═══ TEXTO DE LECTURA

Velaí! Voici!

20 años, 100 fuegos y 88 azucenas en danza

El fuego es el fuego, igual que una rosa es una rosa es una rosa, Gertrude Stein dixit, lo de la rosa.

El fuego es quizás uno de los más importantes descubrimientos del ser humano. Fuente de calor, de luz y de fascinación al mismo tiempo. Quién no se ha pasmado ante la danza flamígera de una hoguera.

“Eu a ollar pro lume…

i o lume a ollarme…

o lume sin queimarme

fai de min fume…”

(Yo mirando el fuego…

y el fuego mirándome…

el fuego sin quemarme

me hace humo… [o “hace de mí humo…])

En los Eidos de Uxío Novoneyra.

Velahí la simbiosis entre el ser humano y el fuego, en su materialidad efímera y evanescente, corpórea y etérea, intocable en su incandescencia. Velahí la capacidad de la llama parpadeante para difuminar nuestro pensamiento, para convertirnos en humo.

El hogar es una necesidad que se organiza alrededor del fuego.

Después, también está el fuego creador y el fuego destructor. Dos polos de la combustión.

Literalmente, el fuego es el fuego, pero por su capacidad para atraernos y fascinarnos, en sus múltiples expresiones, desde la hoguera de la chimenea de casa hasta la hoguera mágica del  San Juan, pasando por “els correfocs” y los fuegos de artificio en las noches de fiesta, hasta el fuego adivinado de las estrellas, la lumbre se ha convertido en metáfora imprescindible para la alta poesía de la acción escénica. Sí. El fuego como metáfora, más allá del mito fundacional y polisémico de Prometeo, es más necesario en las artes escénicas que en el arte de la literatura. En esta, quizás, puede resultar prescindible, pero en las artes escénicas se hace perentorio. En el teatro dramático buscamos la combustión del conflicto que anima la acción. En el teatro posdramático y la danza contemporánea buscamos el fuego interno, ese impulso inenarrable que anima el movimiento y le da textura, esa pasión que no tiene porque notarse exteriormente de manera obvia o llevarnos a un expresionismo.

══════
═══ ÍTEMS MOSTRADOS

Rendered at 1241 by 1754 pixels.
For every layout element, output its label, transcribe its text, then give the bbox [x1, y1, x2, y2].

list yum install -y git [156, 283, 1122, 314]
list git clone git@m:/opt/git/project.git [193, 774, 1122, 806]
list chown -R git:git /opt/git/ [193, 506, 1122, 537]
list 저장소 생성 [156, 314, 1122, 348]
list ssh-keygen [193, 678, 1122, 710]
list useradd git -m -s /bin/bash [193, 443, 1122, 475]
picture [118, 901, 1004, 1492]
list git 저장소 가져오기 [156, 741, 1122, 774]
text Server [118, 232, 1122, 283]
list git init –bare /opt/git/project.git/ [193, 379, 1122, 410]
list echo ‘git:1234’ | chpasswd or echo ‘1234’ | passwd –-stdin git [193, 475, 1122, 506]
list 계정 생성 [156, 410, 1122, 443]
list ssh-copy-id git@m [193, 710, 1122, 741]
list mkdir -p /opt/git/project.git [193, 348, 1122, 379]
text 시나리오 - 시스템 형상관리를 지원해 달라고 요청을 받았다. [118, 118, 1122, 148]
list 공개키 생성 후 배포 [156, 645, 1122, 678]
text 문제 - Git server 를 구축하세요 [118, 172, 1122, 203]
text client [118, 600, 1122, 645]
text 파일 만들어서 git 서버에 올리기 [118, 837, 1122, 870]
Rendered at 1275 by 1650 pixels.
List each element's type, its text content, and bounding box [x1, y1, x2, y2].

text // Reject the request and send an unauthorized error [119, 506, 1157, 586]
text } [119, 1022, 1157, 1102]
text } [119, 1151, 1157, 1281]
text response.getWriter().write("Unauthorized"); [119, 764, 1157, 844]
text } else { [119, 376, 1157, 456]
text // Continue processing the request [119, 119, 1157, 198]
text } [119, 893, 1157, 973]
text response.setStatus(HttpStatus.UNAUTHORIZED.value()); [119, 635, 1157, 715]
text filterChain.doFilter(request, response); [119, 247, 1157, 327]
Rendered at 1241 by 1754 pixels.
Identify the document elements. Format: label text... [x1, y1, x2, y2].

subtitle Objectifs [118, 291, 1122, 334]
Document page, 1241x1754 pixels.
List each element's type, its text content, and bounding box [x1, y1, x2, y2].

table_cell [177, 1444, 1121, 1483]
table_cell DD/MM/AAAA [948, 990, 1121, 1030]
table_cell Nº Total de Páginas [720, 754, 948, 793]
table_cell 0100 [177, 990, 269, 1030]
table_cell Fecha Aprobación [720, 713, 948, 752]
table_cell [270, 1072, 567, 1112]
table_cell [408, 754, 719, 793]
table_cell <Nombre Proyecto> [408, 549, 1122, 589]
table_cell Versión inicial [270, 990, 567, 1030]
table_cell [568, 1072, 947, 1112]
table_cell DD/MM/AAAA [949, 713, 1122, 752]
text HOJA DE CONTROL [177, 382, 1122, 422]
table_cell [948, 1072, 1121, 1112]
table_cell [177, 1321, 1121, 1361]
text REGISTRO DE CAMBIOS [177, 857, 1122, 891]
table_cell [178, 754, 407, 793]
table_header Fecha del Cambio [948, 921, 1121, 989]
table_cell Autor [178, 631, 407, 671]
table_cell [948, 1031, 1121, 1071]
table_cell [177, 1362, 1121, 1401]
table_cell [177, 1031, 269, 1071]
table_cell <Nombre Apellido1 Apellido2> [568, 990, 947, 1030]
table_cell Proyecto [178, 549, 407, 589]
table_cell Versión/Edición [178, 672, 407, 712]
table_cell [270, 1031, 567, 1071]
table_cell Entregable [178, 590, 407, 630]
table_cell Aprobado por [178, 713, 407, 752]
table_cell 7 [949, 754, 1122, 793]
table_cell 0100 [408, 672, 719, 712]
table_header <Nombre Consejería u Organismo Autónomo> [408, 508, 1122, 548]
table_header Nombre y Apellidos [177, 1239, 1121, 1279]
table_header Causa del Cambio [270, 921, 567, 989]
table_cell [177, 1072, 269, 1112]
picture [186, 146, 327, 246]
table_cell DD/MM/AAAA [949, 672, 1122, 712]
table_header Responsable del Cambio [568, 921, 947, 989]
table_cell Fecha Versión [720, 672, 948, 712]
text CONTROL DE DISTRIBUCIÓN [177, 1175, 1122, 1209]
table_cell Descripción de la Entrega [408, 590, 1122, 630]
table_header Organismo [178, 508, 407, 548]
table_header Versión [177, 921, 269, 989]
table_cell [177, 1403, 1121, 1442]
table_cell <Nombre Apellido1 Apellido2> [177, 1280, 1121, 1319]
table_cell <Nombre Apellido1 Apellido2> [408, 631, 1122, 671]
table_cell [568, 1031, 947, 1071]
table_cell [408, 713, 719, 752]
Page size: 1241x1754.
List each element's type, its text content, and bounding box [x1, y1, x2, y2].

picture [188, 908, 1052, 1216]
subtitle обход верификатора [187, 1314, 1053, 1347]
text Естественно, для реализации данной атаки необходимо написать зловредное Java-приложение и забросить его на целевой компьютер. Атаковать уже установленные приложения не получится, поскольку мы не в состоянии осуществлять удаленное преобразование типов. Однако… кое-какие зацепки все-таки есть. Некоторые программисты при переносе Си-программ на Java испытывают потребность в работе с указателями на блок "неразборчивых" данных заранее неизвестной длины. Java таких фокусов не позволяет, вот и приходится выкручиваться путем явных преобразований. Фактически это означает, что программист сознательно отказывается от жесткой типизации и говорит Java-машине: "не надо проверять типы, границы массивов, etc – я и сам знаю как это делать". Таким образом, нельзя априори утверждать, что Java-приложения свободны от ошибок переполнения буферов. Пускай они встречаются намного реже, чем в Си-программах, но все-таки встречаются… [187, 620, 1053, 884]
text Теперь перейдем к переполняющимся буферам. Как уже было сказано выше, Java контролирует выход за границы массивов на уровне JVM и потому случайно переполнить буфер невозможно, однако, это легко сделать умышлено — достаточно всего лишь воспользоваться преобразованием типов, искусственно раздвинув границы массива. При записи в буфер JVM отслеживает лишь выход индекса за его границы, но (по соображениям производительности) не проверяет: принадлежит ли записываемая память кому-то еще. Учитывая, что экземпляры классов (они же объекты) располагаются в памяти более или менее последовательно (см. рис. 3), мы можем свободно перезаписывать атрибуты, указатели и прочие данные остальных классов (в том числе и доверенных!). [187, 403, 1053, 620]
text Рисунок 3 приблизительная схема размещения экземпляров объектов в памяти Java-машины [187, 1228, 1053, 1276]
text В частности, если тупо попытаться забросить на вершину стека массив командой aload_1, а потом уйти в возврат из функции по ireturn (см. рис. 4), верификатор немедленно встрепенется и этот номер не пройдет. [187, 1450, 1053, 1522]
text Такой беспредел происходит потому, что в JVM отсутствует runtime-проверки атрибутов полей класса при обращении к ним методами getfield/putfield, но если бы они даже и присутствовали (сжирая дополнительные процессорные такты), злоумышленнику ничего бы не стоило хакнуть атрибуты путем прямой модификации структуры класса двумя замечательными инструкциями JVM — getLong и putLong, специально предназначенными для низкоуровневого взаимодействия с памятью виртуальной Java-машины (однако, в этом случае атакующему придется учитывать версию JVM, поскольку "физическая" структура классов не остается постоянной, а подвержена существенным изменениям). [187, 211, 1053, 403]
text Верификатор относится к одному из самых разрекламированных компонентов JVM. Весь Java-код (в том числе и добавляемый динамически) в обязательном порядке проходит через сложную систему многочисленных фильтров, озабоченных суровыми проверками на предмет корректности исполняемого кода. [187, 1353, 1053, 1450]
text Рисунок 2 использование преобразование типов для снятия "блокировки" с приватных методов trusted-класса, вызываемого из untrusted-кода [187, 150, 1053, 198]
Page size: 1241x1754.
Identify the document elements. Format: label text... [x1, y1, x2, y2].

══════

◆ OBJETIVO A
Reescribe el tramo del texto sobre el fuego que va desde "y el fuego mirándome…" hasta "convertirnos en humo.", llamando "ceniza" a lo que allí se llama "humo".
◆ OBJETIVO B
Según el texto sobre el fuego, ¿qué buscamos en el teatro dramático?
◆ OBJETIVO C
Prosigue el texto sobre el fuego a partir de su última oración.
Los ítems no tienen ninguna relación con el texto sobre el fuego.

◆ RESPUESTA DEL EJERCICIO A
y el fuego mirándome…

el fuego sin quemarme

me hace ceniza… [o “hace de mí ceniza…])

En los Eidos de Uxío Novoneyra.

Velahí la simbiosis entre el ser humano y el fuego, en su materialidad efímera y evanescente, corpórea y etérea, intocable en su incandescencia. Velahí la capacidad de la llama parpadeante para difuminar nuestro pensamiento, para convertirnos en ceniza.

◆ RESPUESTA DEL EJERCICIO B
La combustión del conflicto que anima la acción.

◆ RESPUESTA DEL EJERCICIO C
El fuego, como metáfora imprescindible, de naturaleza sinestésica, vinculado a la energía muscular y a los impulsos, sin necesidad de que estos sean explosivos. Pero también vinculado con las tensiones rítmicas originadas por oposición, contraste o simetría en los movimientos exentos del motor muscular, en aquellos otros generados por la inercia del peso, aquellos resultantes de posiciones de mayor pasividad y abandono, o los que se dejan llevar por la inercia provocada por otros movimientos del propio cuerpo o de otro cuerpo. El fuego está ahí, podemos sentirlo.

En la danza contemporánea se agradece mucho sentir cómo las llamas crepitan en los cuerpos y en las miradas, cómo se enredan y se prenden en otros cuerpos… El escenario convertido en un incendio, en una hoguera alrededor de la cual nos disponemos para alucinar mientras sentimos su calor salutífero.

Toda esta reflexión sobre el fuego me viene provocada por la sensación que me produce la danza en general y las piezas del coreógrafo asturiano Yoshua Cienfuegos en particular. Su compañía, CienfuegosDanza, creada en Valencia en 1999, cumple 20 años y yo lo celebro.

A Yoshua le conocí a principios de los años 90, cuando ambos estábamos estudiando Interpretación en el ITAE (Instituto del Teatro y de las Artes Escénicas), en Xixón, Asturies. Aún recuerdo la admiración que me suscitó un espectáculo de danza-teatro, titulado Bajo Noche, que presentó en la extinta Sala Quiquilimón, de manera independiente, junto a dos de sus compañeras del ITAE, la gallega Aurora Cendán (Auri) y la asturiana Laura Cuervo.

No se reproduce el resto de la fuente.